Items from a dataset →
☆ ☆ ☆ ☆
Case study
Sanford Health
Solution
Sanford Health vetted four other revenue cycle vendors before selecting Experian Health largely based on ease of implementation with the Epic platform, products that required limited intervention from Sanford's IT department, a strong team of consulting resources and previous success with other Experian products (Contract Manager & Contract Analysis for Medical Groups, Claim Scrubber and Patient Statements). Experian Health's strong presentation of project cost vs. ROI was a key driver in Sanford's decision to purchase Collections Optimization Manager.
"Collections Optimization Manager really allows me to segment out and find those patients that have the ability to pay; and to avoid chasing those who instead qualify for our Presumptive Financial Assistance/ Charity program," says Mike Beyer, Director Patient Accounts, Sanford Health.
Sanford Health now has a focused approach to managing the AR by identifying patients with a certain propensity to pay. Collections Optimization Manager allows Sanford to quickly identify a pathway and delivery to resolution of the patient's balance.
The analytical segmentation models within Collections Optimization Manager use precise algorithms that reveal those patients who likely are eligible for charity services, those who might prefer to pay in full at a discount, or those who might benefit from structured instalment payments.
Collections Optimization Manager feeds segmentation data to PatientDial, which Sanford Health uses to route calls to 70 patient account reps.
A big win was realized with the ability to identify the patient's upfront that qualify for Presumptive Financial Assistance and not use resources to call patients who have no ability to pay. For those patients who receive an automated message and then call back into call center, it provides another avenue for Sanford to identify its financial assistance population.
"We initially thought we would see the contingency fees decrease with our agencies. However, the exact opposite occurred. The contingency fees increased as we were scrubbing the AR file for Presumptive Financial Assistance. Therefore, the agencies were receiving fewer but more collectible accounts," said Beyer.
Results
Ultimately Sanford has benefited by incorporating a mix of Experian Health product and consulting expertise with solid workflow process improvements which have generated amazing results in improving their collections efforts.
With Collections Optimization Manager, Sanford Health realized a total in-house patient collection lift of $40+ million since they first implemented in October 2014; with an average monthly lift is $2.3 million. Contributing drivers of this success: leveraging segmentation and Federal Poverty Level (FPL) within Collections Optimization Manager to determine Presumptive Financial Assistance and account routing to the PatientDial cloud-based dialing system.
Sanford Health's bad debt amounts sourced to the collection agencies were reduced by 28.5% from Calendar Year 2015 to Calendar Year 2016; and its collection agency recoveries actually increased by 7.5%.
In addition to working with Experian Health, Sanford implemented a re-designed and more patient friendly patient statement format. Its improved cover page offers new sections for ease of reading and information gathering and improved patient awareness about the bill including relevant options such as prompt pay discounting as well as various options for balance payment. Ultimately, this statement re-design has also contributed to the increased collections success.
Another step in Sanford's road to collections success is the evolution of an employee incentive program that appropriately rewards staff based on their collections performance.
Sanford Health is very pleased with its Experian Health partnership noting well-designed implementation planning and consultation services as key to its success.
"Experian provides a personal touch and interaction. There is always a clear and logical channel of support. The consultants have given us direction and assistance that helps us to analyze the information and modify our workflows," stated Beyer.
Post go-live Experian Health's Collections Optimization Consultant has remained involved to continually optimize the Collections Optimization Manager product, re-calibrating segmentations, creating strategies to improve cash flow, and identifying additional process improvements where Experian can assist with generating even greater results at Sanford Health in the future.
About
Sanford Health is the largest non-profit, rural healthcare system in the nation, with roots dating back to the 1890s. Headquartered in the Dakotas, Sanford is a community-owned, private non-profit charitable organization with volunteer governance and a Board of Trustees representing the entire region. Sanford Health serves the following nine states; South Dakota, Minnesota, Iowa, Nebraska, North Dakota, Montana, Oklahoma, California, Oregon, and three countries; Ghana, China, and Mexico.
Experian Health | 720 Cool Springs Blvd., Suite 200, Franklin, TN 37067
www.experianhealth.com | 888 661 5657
☆ ☆ ☆ ☆
EXERCISE OBJECTIVE →
Please transcribe the data above without changes, from its first line to its "A big win was" line, and leave out anything past that.

EXERCISE RESPONSE →
Case study
Sanford Health
Solution
Sanford Health vetted four other revenue cycle vendors before selecting Experian Health largely based on ease of implementation with the Epic platform, products that required limited intervention from Sanford's IT department, a strong team of consulting resources and previous success with other Experian products (Contract Manager & Contract Analysis for Medical Groups, Claim Scrubber and Patient Statements). Experian Health's strong presentation of project cost vs. ROI was a key driver in Sanford's decision to purchase Collections Optimization Manager.
"Collections Optimization Manager really allows me to segment out and find those patients that have the ability to pay; and to avoid chasing those who instead qualify for our Presumptive Financial Assistance/ Charity program," says Mike Beyer, Director Patient Accounts, Sanford Health.
Sanford Health now has a focused approach to managing the AR by identifying patients with a certain propensity to pay. Collections Optimization Manager allows Sanford to quickly identify a pathway and delivery to resolution of the patient's balance.
The analytical segmentation models within Collections Optimization Manager use precise algorithms that reveal those patients who likely are eligible for charity services, those who might prefer to pay in full at a discount, or those who might benefit from structured instalment payments.
Collections Optimization Manager feeds segmentation data to PatientDial, which Sanford Health uses to route calls to 70 patient account reps.
A big win was realized with the ability to identify the patient's upfront that qualify for Presumptive Financial Assistance and not use resources to call patients who have no ability to pay. For those patients who receive an automated message and then call back into call center, it provides another avenue for Sanford to identify its financial assistance population.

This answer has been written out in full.